The third decision is about going narrow enough. The temptation is always to broaden the target market, because a bigger market sounds better to investors. It isn't. A tight, deep focus on one industry, one workflow, one problem is what creates the data quality leading to a real moat. Generalists get commodity retention numbers. Specialists get the 70% GRR.

There is no shortcut here. The moat is built through years of focused data collection, not through a better GPT-4 prompt.

The Next Two Years

The AI wrapper correction is already underway. VCs stopped funding generic AI wrappers in early 2026. Companies without proprietary data and defensible positioning are expected to fail within 12-18 months as their capital runs out.

What survives is what has always survived: companies with deep customer knowledge, data nobody else holds, and products so embedded in workflow switching means losing institutional memory.

Vertical SaaS isn't new.
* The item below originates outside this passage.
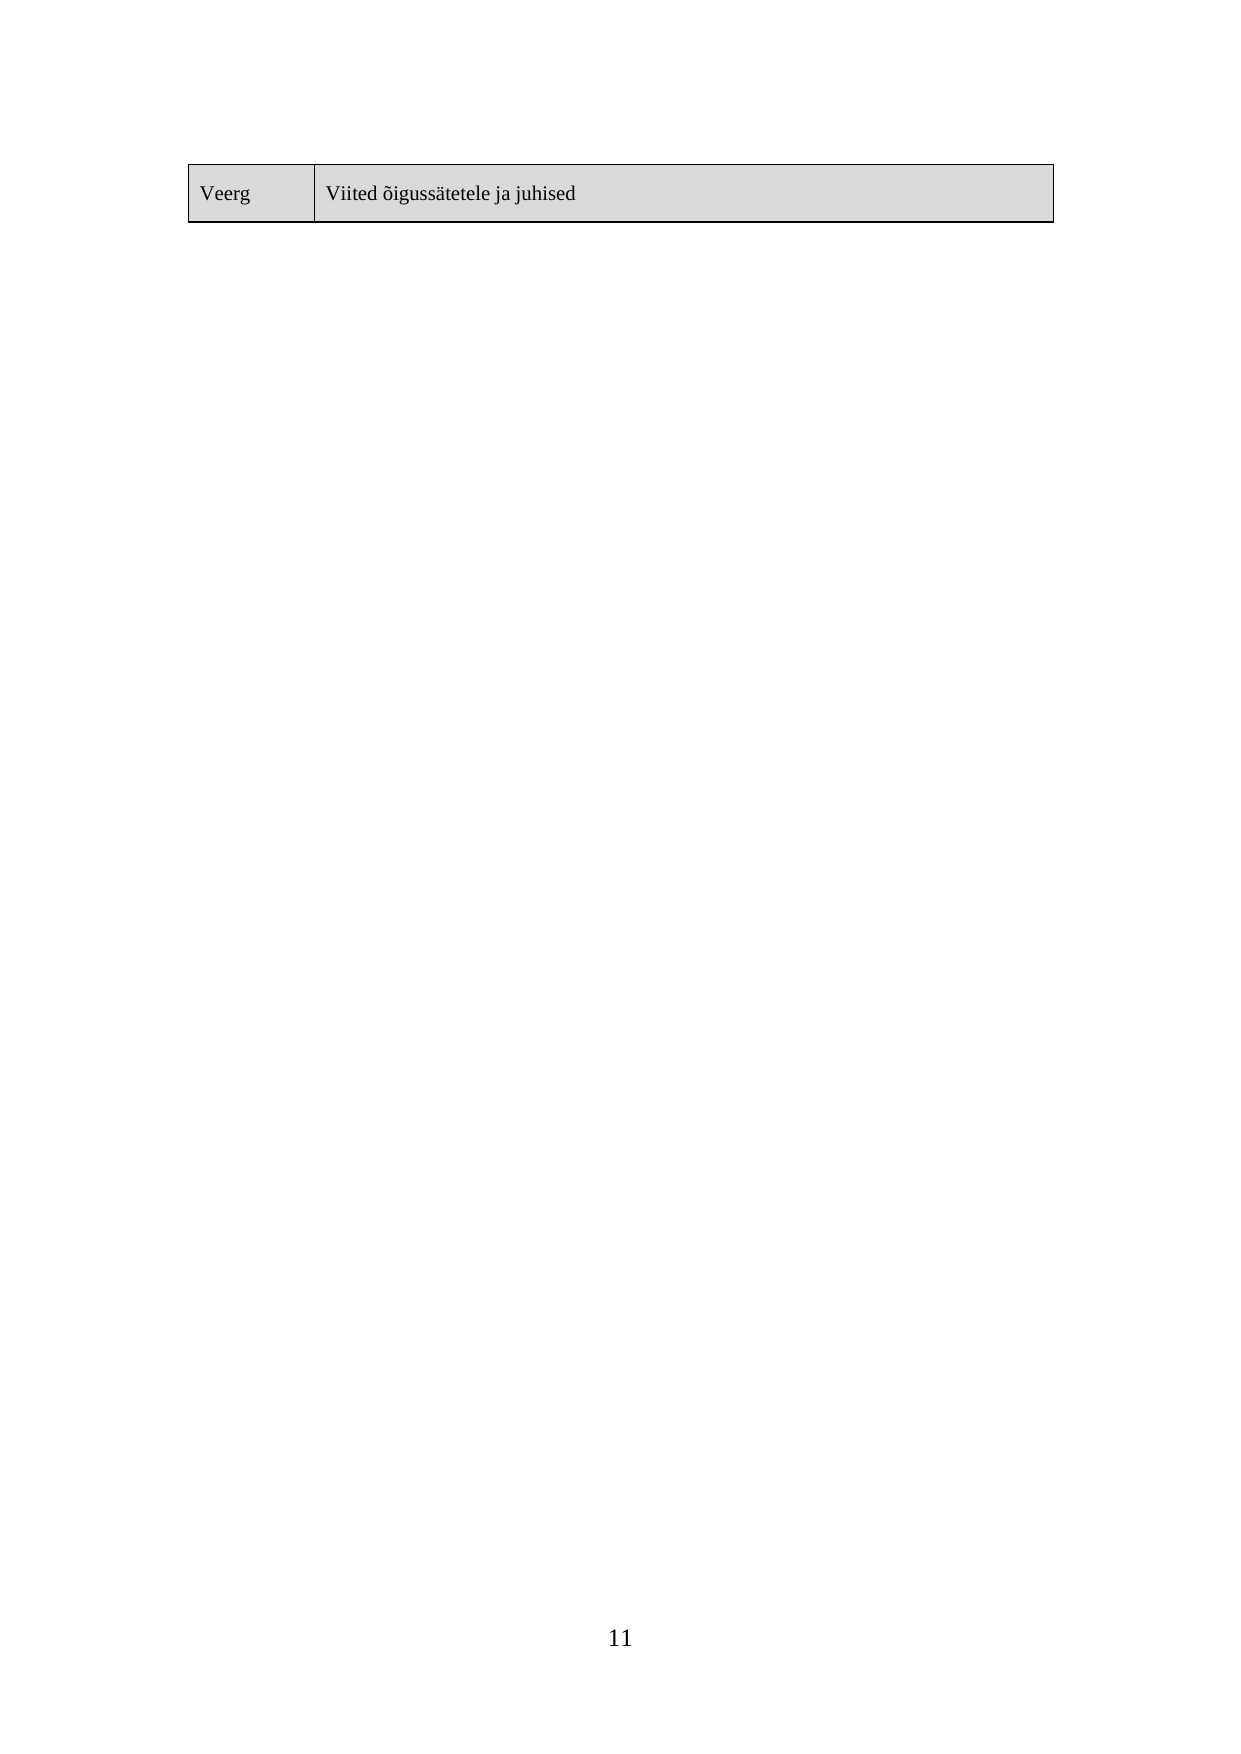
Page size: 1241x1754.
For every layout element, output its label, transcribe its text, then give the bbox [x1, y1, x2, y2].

table_header Veerg [189, 165, 314, 221]
table_header Viited õigussätetele ja juhised [315, 165, 1053, 221]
ServiceTitan and Toast didn't invent this model. What's new is AI making the data collection and analysis layer far more tractable for smaller teams. The companies building now with this discipline will have moats resembling ServiceTitan's in five years.

If you're a founder building a software product, one question worth sitting with: are you building a feature, or are you building a data asset?

The market will answer for you. Better to answer it yourself first.